Vaccines for instant immunity?

Ranjani Varadan

Monday, 18 May 2009 20:34 UTC

We may come closer to developing vaccines that confer instant immunity in a not-too-distant future if the promise from a recent study holds up. The study, reported in PNAS, describes a strategy that combines the biology-based induction of reactive antibodies with ligand design and assembly to create programmable vaccines that can confer instant immunity.

Current vaccines can take several days to weeks to induce immunity and frequently, the immunity developed declines as age progresses. Directing immunity against a self-antigen, such as in cancer, also presents a major challenge in vaccinology because it involves breaking of immunological tolerance. To address these issues, Popkov et al., from The Scripps Research Institute, describe a chemistry-driven approach to vaccination that bestows instant immunity against self- or nonself- antigens.
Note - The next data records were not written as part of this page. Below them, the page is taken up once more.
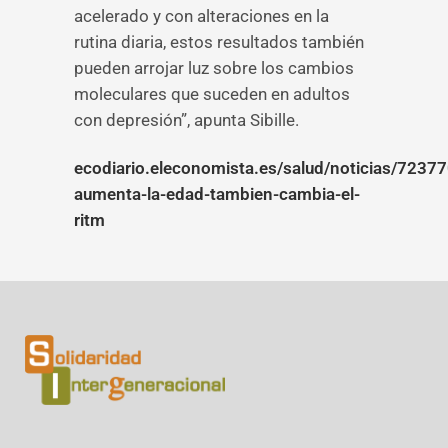
acelerado y con alteraciones en la
rutina diaria, estos resultados también
pueden arrojar luz sobre los cambios
moleculares que suceden en adultos
con depresión”, apunta Sibille.
ecodiario.eleconomista.es/salud/noticias/723
aumenta-la-edad-tambien-cambia-el-
ritm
The central idea described by the authors is the following—reactive chemicals, when used as immunogens, induce the immune system to produce covalent antibodies that can recognize and react with these antigens. The immune system is now primed to mount a response against a specific pathogen or self-antigen as directed by an adapter ligand. To demonstrate, Popkov et al. used murine models of melanoma and colon cancer. They immunized mice with a diketone hapten containing antigen, and show induction of covalent antibodies (of IgG, IgM and IgA isotypes) after injection of two antigen-boosting doses. Once the polyclonal covalent antibody response was elicited, they administered RGD-diketone adapter ligands that reacted with the antibodies via the diketone group and targeted them to tumor cells expressing integrins at the cell surface. At 30 days post-tumor induction, they observed upto a 90% reduction in tumor volume—a drastic decrease in tumor growth.
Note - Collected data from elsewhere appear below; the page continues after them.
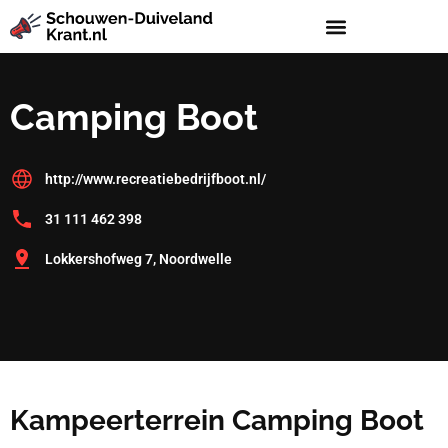
Camping Boot
http://www.recreatiebedrijfboot.nl/
31 111 462 398
Lokkershofweg 7, Noordwelle
Kampeerterrein Camping Boot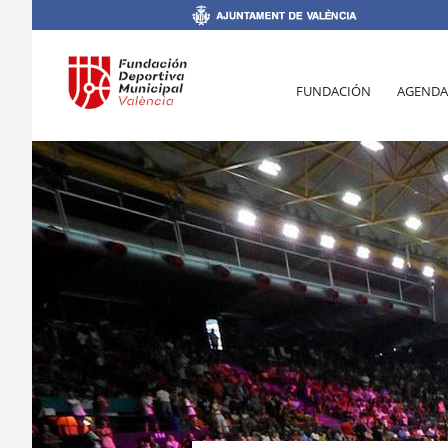
FUNDACIÓN
AGENDA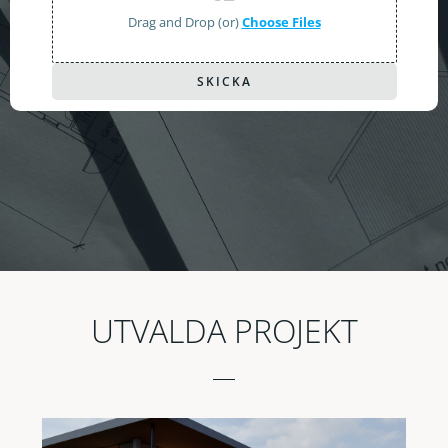
Drag and Drop (or)
Choose Files
SKICKA
UTVALDA PROJEKT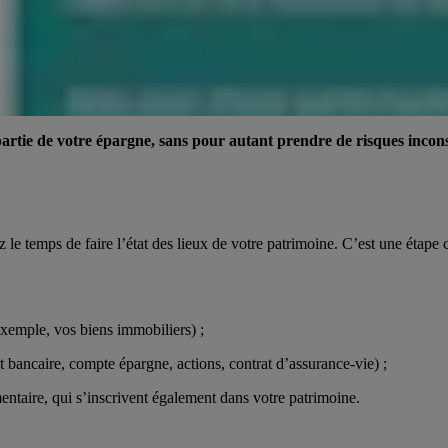
partie de votre épargne, sans pour autant prendre de risques inconsi
le temps de faire l’état des lieux de votre patrimoine. C’est une étape c
 exemple, vos biens immobiliers) ;
ôt bancaire, compte épargne, actions, contrat d’assurance-vie) ;
taire, qui s’inscrivent également dans votre patrimoine.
Previous work from the same group has shown that covalent monoclonal antibodies have therapeutic effects in animal models of several diseases. Clinical trials are also currently exploring the efficacy of such chemically programmed monoclonal antibodies in treatment of human diseases including cancer. In the present study, the authors have taken the idea of chemically programmed antibodies a step further, and demonstrated that it could be a promising vaccination strategy as well. The approach should be better than using monoclonal therapy, because the induction of different antibody subtypes allows a range of effector functions and valencies to become available to the immune system. From a public health point of view, they point out that if the universal covalent approach is widely adopted, it would be possible to instantly immunize populations using stockpiled ligands in response to a biological threat or pandemic. Now, wouldnt that be fantastic?